A method of decoding a plurality of data blocks encoded with a plurality of variable length codes interleaved with a variable length uncoded bit field and having a plurality of fixed length uncoded fields,
Removing the plurality of fixed length uncoded fields, interleaving the variable length uncoded bit field and the variable length uncoded bit field, and the plurality of variable length codes in the plurality of data blocks A preprocessing step of outputting a plurality of position signals indicating the positions of the fixed-length uncoded fields
Decoding data of variable-length encoded data input during the fixed-length non-encoded field is output from a decoding device during the position signal corresponding to the fixed-length non-encoded field. And a step of sending the position signal to an external device in synchronization with the data to be decoded.

Processing the plurality of variable length codes interleaved with the variable length non-encoded bit field using a first processing unit having a first barrel shifter set and a first register;
The method further includes the step of processing a plurality of position signals indicating positions of the plurality of fixed-length uncoded fields in the plurality of data blocks using a second processing unit having a second barrel shifter set and a second register. ,
7. The decoding method according to claim 6, wherein the first and second processing units are the same, and outputs of the first and second barrel shifter sets and the first and second processing units receive the same control signal.

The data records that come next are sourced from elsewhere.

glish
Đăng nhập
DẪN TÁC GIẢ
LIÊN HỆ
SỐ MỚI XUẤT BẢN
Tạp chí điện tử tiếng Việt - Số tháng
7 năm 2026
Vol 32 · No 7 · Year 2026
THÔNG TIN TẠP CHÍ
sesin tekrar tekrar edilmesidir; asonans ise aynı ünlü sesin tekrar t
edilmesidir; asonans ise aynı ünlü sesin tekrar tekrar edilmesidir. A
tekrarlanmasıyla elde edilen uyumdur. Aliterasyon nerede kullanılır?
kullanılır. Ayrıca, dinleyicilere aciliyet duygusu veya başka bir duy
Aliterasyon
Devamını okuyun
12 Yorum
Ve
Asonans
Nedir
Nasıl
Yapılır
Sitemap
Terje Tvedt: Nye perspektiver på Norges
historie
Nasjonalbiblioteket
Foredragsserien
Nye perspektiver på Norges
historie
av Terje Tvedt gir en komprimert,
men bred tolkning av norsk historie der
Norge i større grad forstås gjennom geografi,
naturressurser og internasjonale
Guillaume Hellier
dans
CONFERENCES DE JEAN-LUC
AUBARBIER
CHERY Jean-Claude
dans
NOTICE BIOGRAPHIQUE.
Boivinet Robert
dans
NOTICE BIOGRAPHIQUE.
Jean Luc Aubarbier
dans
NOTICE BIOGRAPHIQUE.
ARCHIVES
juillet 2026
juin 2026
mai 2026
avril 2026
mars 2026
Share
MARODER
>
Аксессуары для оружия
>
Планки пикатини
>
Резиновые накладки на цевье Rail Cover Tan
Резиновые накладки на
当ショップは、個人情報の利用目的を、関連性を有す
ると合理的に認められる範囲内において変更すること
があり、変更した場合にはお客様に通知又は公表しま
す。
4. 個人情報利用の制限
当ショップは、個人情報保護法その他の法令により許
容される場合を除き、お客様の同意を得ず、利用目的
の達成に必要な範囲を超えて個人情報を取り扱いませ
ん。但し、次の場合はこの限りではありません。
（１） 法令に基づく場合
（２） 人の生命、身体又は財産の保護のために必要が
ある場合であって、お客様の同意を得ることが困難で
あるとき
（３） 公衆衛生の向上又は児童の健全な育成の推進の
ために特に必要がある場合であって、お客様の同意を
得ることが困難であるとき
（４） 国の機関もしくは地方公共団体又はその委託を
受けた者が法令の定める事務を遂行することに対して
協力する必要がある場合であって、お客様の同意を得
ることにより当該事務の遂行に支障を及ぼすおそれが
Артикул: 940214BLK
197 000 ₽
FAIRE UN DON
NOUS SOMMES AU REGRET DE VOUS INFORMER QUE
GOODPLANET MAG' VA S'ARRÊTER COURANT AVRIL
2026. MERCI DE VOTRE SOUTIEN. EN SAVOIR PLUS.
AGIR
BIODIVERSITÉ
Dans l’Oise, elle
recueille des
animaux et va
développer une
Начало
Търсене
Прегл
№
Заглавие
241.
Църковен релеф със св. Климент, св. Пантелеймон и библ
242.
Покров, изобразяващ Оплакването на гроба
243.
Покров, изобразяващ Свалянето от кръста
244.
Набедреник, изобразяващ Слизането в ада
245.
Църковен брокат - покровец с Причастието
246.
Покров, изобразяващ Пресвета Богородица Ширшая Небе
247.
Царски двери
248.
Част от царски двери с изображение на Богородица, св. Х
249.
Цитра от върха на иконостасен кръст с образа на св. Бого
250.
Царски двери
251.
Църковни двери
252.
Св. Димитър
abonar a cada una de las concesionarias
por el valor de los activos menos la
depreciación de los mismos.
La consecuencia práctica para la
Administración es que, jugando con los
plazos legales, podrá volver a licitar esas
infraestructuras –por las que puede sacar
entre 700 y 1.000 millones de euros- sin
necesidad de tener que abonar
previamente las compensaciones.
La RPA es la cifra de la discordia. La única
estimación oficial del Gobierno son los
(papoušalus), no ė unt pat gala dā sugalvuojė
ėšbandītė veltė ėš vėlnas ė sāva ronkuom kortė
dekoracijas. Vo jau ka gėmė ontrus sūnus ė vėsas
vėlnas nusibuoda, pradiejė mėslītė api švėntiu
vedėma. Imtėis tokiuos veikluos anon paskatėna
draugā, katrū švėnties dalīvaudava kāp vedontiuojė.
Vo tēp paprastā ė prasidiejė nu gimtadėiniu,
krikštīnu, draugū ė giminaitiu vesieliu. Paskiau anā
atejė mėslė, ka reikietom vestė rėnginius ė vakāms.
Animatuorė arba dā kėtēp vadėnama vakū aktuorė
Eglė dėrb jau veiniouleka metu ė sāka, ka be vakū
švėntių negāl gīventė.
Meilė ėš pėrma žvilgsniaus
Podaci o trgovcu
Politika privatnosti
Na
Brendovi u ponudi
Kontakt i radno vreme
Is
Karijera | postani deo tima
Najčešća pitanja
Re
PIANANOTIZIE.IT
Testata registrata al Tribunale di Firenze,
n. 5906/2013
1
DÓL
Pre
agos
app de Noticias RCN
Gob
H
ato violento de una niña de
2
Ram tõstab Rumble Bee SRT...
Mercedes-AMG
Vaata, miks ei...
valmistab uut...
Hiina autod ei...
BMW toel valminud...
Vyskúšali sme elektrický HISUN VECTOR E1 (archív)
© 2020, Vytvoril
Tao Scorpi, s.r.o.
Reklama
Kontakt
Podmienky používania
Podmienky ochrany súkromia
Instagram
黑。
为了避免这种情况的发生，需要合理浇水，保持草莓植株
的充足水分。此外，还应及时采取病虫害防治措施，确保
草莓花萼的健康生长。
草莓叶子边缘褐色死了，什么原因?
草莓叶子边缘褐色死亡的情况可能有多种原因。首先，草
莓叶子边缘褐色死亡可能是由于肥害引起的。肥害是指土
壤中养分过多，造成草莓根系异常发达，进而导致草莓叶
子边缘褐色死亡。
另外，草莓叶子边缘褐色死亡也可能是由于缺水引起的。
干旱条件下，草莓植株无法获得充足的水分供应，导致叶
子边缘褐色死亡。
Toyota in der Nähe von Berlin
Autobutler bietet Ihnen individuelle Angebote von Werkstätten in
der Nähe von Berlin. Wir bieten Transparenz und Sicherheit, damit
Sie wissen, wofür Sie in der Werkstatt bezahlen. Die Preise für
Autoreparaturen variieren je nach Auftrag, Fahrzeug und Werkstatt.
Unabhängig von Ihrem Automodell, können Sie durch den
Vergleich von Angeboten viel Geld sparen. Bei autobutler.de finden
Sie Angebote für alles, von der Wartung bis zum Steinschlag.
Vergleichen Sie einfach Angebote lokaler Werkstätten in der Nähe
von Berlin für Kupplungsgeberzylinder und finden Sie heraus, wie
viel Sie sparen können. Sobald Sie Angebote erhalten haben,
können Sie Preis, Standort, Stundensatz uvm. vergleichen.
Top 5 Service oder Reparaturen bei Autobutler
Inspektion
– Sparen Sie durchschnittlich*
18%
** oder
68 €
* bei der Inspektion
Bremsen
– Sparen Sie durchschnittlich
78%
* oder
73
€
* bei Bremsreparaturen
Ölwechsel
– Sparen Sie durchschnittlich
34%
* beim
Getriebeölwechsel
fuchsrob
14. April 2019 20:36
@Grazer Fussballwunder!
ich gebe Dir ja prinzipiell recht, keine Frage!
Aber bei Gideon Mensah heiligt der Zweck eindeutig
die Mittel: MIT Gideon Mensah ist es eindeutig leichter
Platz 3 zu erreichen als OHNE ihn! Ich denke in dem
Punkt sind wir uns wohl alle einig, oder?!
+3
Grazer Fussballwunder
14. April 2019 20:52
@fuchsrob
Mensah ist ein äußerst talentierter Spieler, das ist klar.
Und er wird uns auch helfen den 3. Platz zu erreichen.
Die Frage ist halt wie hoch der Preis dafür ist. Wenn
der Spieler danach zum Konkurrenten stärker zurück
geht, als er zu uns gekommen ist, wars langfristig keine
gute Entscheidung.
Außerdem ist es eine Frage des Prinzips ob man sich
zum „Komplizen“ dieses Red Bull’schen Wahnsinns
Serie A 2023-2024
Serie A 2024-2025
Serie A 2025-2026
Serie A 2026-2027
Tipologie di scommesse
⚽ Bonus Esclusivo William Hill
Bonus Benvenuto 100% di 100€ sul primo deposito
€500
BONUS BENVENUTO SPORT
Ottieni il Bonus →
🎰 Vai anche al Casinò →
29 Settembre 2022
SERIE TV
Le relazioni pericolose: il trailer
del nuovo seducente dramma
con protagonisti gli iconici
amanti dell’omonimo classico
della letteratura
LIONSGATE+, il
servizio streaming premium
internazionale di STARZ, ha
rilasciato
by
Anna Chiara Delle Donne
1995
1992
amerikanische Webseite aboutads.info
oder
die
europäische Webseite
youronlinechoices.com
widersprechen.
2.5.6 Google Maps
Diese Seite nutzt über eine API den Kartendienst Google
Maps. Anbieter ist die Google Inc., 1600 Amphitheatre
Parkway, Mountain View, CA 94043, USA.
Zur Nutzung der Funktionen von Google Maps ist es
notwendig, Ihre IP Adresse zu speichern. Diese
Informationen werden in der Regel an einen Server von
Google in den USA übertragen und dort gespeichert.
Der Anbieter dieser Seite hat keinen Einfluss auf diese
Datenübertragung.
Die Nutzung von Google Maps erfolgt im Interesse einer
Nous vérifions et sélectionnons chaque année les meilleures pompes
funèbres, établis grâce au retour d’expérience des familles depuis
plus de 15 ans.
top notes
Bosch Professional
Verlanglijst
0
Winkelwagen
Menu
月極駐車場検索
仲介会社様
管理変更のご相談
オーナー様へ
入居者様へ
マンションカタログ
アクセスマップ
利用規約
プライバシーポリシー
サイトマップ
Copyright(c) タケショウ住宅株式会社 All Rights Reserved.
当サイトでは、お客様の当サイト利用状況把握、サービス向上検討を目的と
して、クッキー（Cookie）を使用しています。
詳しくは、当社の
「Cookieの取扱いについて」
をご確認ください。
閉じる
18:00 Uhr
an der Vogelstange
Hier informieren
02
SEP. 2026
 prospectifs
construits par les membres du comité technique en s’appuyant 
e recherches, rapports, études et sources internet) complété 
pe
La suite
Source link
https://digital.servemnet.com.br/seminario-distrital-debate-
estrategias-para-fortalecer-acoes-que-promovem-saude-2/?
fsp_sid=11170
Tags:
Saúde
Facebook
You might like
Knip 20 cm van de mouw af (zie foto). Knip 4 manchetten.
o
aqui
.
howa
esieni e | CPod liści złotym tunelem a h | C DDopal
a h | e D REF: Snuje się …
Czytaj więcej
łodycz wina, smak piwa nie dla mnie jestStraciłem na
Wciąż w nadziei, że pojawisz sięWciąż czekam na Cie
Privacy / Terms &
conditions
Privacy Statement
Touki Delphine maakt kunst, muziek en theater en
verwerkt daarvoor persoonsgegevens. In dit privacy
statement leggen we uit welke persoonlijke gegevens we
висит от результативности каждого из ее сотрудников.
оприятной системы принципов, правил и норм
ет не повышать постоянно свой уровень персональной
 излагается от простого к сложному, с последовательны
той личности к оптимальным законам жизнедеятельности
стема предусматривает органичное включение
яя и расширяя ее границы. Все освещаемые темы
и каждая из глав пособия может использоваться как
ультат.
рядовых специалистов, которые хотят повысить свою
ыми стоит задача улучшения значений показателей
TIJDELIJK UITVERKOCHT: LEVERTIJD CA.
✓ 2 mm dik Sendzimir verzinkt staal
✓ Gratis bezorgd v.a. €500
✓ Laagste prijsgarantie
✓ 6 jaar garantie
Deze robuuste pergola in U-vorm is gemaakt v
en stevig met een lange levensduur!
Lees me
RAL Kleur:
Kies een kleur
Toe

In accordance with the output of the second processing unit that processes the position signal indicating the position of the fixed-length non-encoded field, the size of the non-encoded variable-length field to be removed from the data stored in the data register at the time of decoding is set. The decoding method according to claim 7, further comprising a step of determining.

In the pre-processing unit step, a plurality of fixed-length uncoded fields are removed, and the plurality of variable-length codes interleaved with the variable-length uncoded bit field and the variable-length uncoded bit field are As a plurality of fixed-length codes consisting of a fixed-length bit field, and indicating that one fixed-length bit field is passed or removed in the pre-processing field or passed in the pre-processing field 7. The decoding method according to claim 6, wherein the decoding method has a tag, and the tag is output so as to exist before or after a marker indicating a fixed-length uncoded field.

The decoding method according to claim 6, wherein the data block is Huffman encoded.

Storage medium for storing the method described as computer executable program code to any one of claims 6-1 0.